Coffee, for me, is an essential component for sustaining life.
It provides a warm, caffeine-filled start to my day, which would otherwise be spent aimlessly stumbling around my apartment trying to wrench my brain into action. That first morning cup is almost a holy experience—until five minutes later, when the coffee is a tepid sludge of dirty bean water.
Luckily, like many of my Wirecutter colleagues, I own the Zojirushi SM-SC48 Stainless Steel Mug.
Our pick

Zojirushi Stainless Mug
The Zojirushi SM-SC (or SM-SD or SM-SA in certain colors) offers amazing heat retention, one-handed usability, and a locking, leakproof lid.

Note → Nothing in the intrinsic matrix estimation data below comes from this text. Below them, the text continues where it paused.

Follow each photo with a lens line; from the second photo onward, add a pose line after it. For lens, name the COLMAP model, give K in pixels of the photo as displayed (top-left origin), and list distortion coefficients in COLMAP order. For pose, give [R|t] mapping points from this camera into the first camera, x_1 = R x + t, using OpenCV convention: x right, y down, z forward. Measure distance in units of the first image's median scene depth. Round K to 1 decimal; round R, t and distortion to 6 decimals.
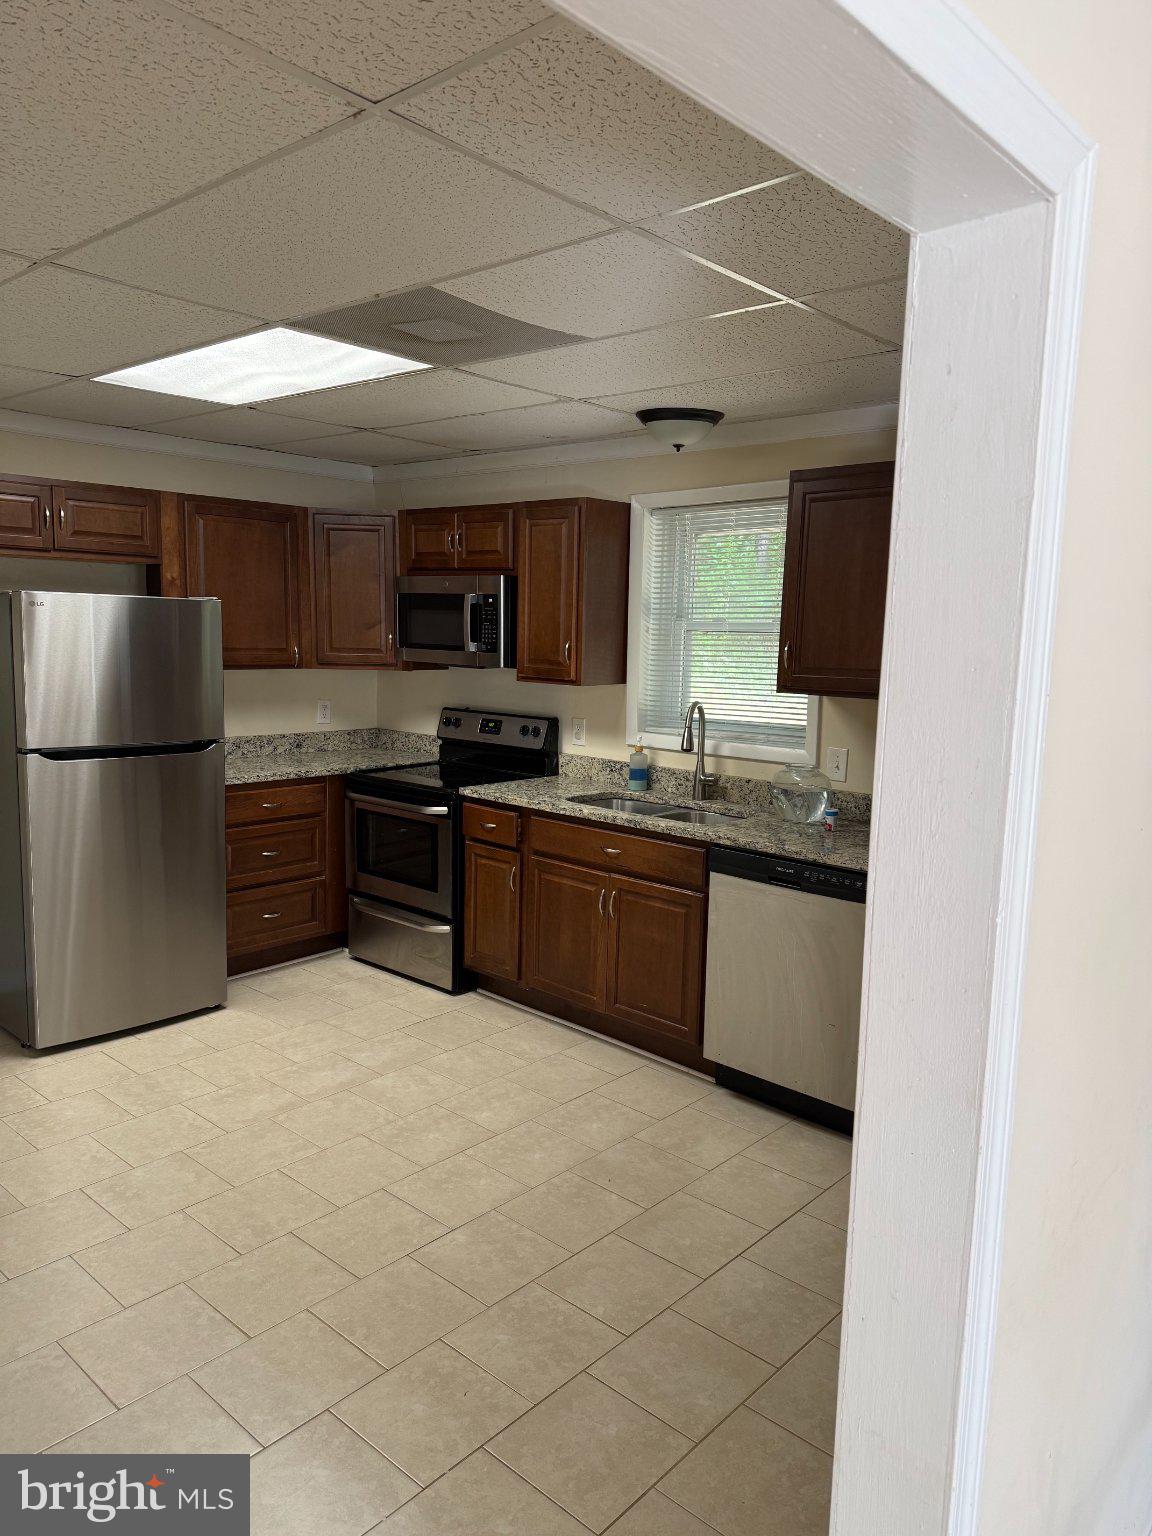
lens RADIAL K [[1083.9, 0, 576.0], [0, 1083.9, 768.0], [0, 0, 1]] dist [0.143016, -0.181135]
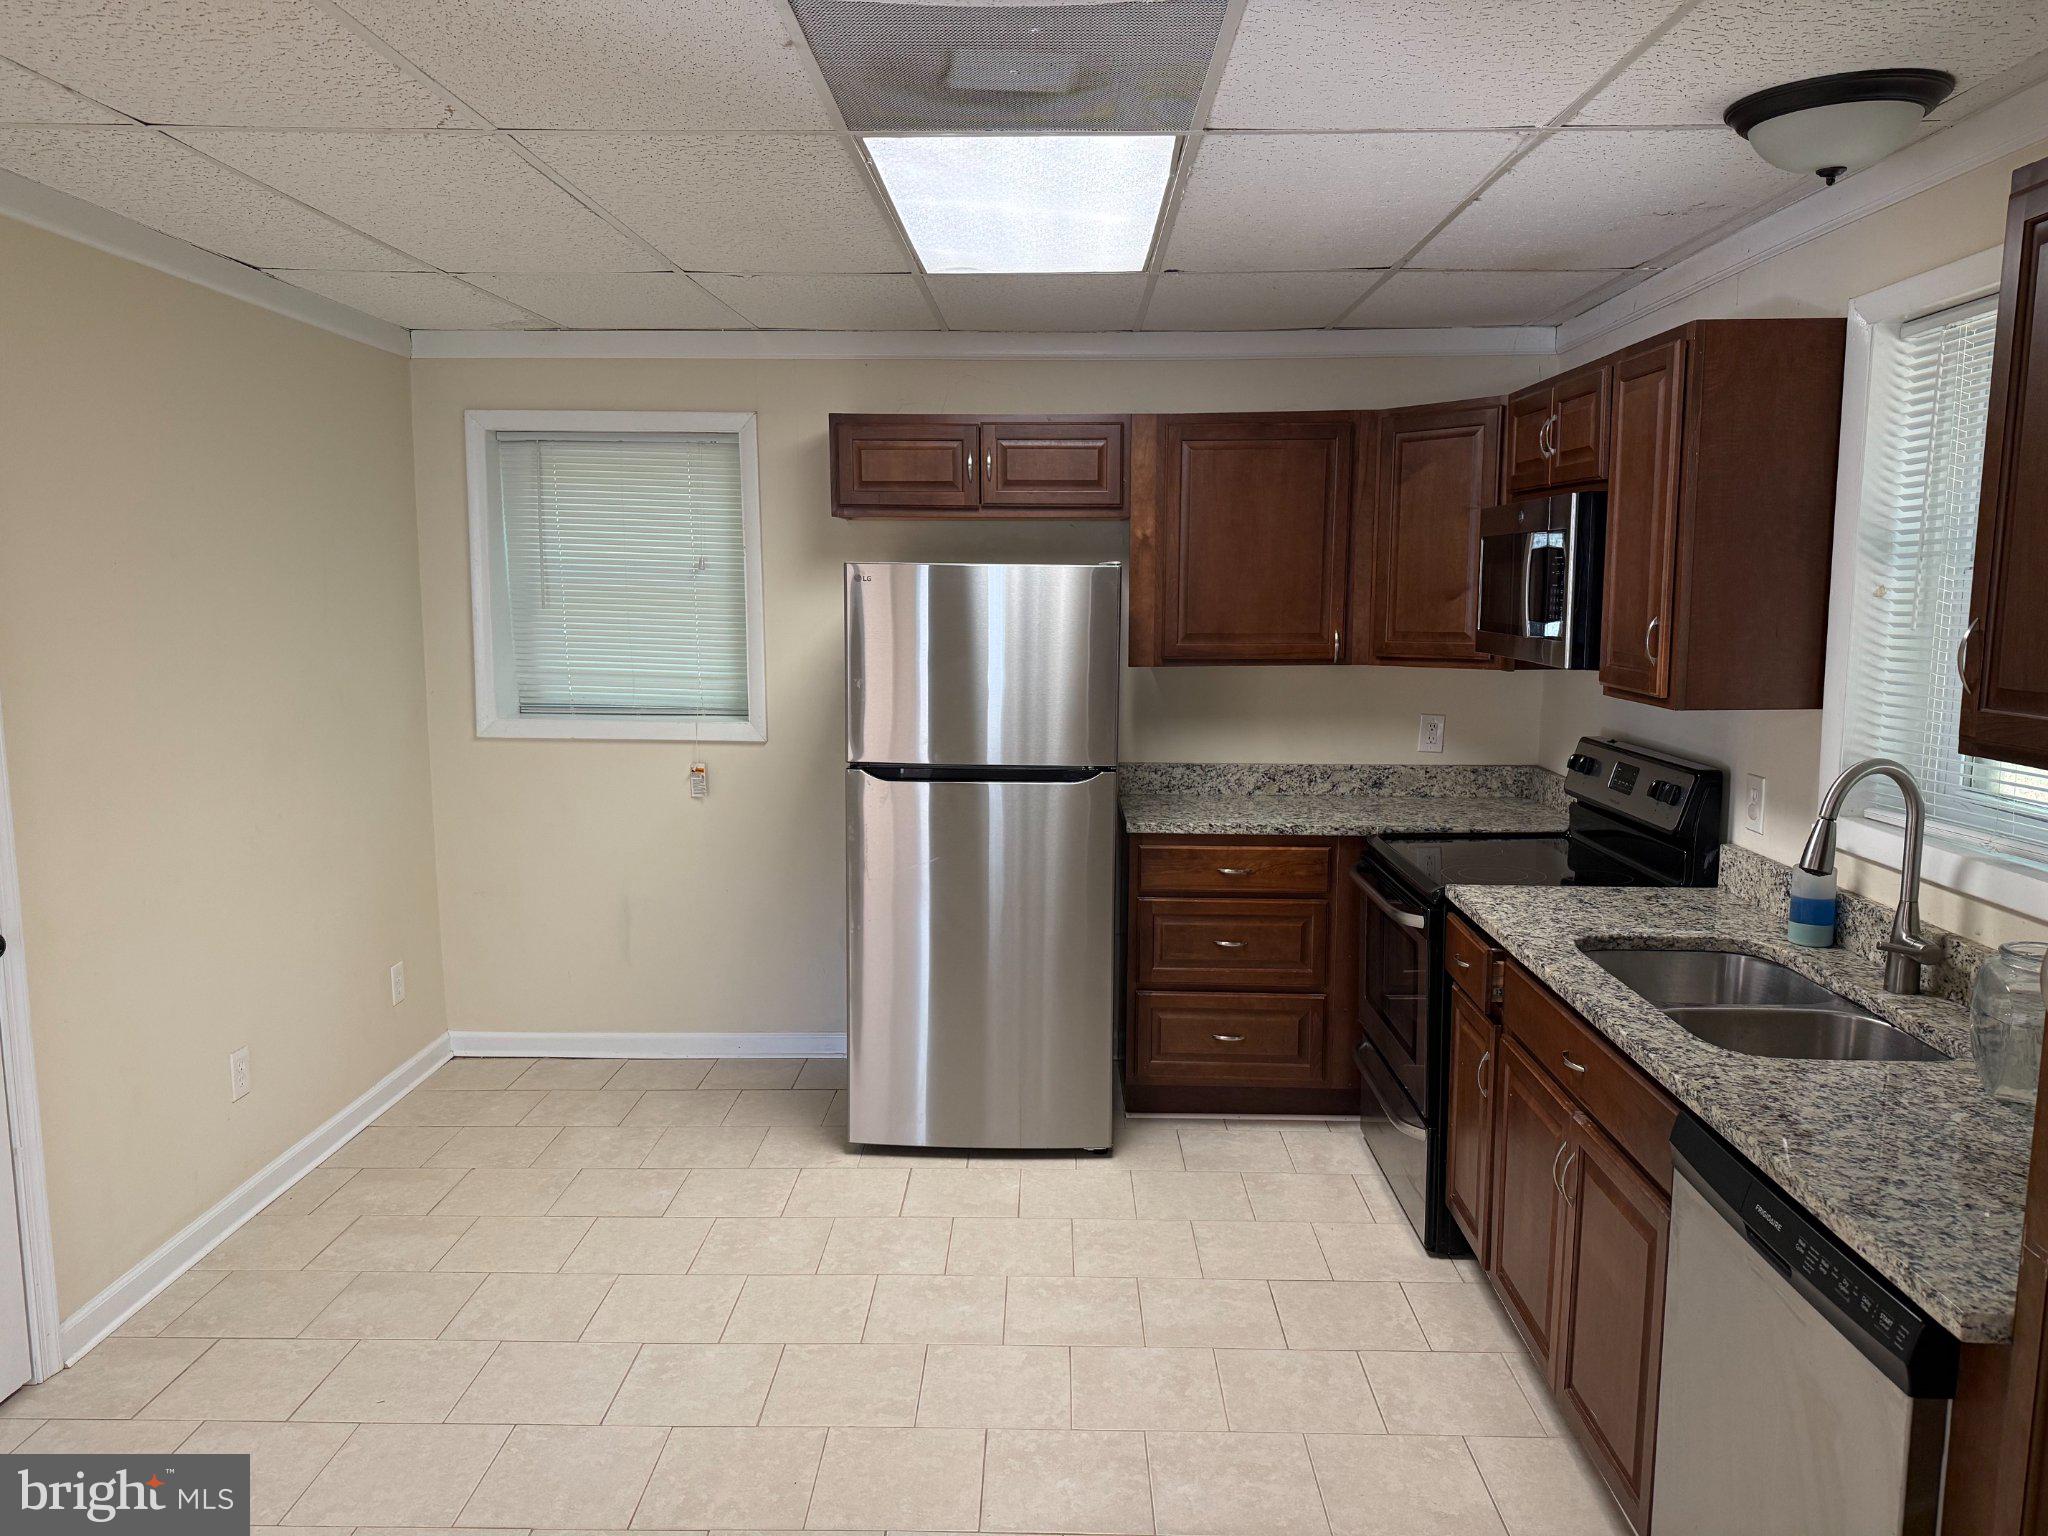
lens RADIAL K [[1445.2, 0, 1024.0], [0, 1445.2, 768.0], [0, 0, 1]] dist [0.143016, -0.181135]
pose [[0.657432, 0.074505, -0.749821, 0.297700], [-0.084985, 0.996082, 0.024461, -0.039886], [0.748706, 0.047642, 0.661188, 0.335700]]
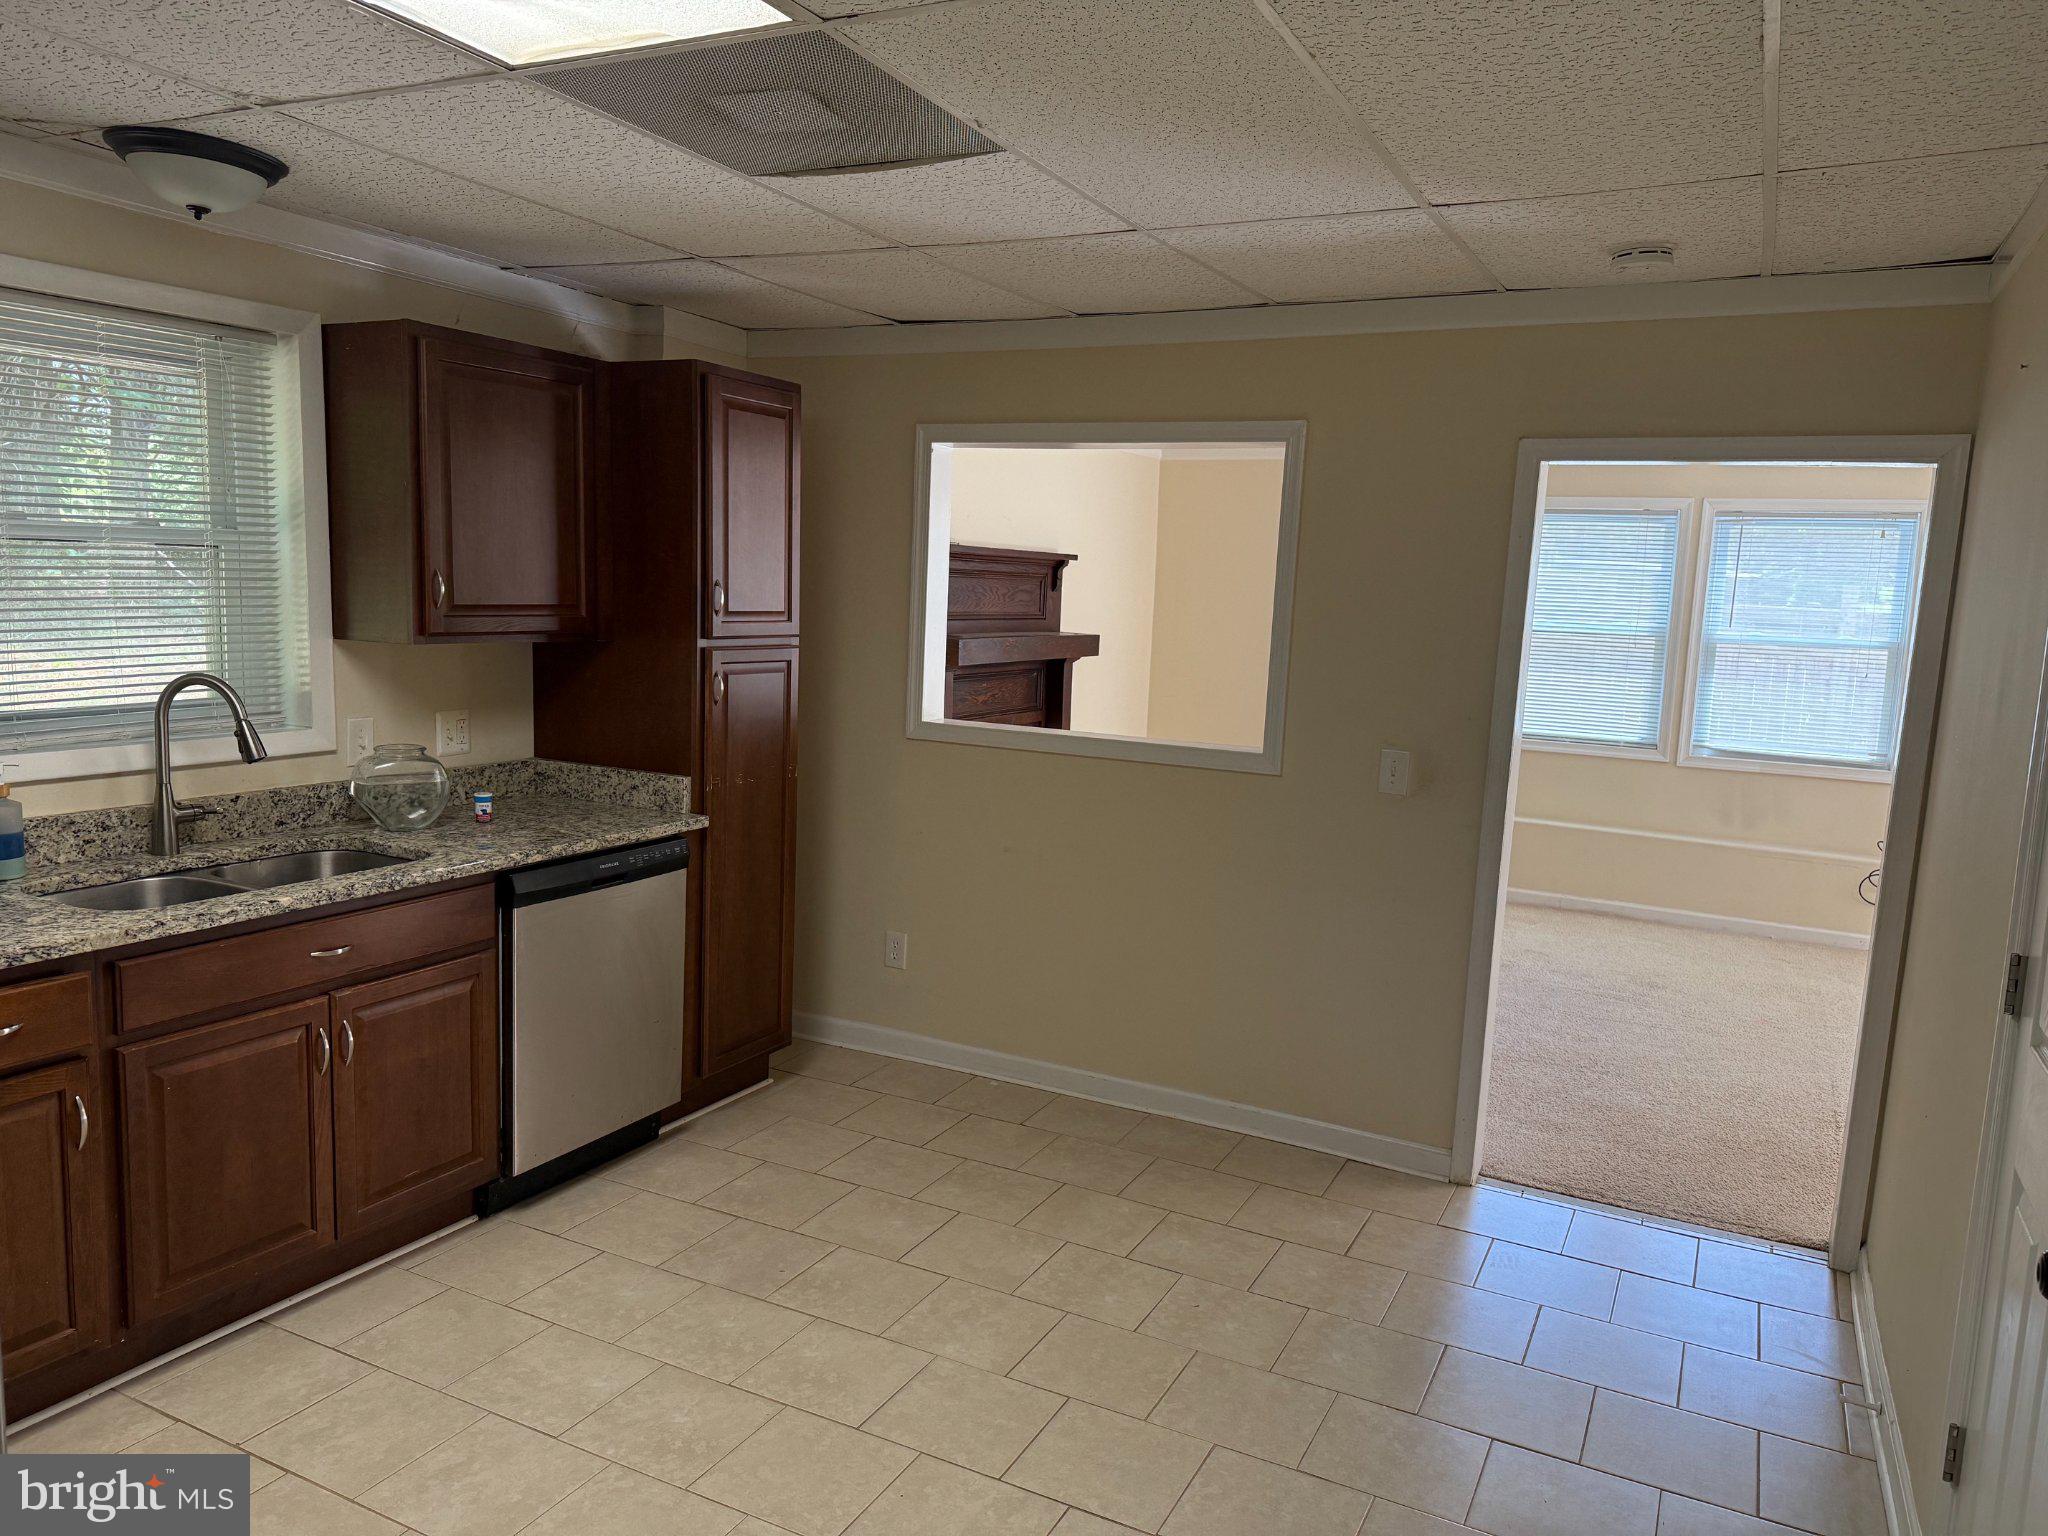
lens RADIAL K [[1445.2, 0, 1024.0], [0, 1445.2, 768.0], [0, 0, 1]] dist [0.143016, -0.181135]
pose [[-0.255033, -0.164495, 0.952838, -0.656496], [0.080465, 0.978395, 0.190444, -0.113075], [-0.963579, 0.125239, -0.236287, 0.710523]]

A version of the Zojirushi mug has been a Wirecutter pick since 2013 because it does an exceptionally good job of keeping hot liquids hot and cold liquids cold.
It’s also slim and light, and it comes in a variety of colors and finishes. And the Zojirushi lid has a nifty locking latch that’s easy to work with one hand and prevents it from opening accidentally (an absolute necessity for something you throw in your bag alongside a laptop).
But the heat retention is where the vacuum-insulated Zojirushi stands out.
For our testing, we filled the mug with water that was 200 °Fahrenheit and put it in the freezer, and eight hours later the water temperature had dropped to 142 °Fahrenheit. In the same test, another travel mug pick (which is also vacuum-sealed) let the water temperature fall to 80 °Fahrenheit.
After years of testing and recommending travel mugs, the only real complaint we’ve heard about the Zojirushi is that occasionally it does its job too well, keeping a beverage scalding hot long after the coffee or tea drinker suspects it might still be so.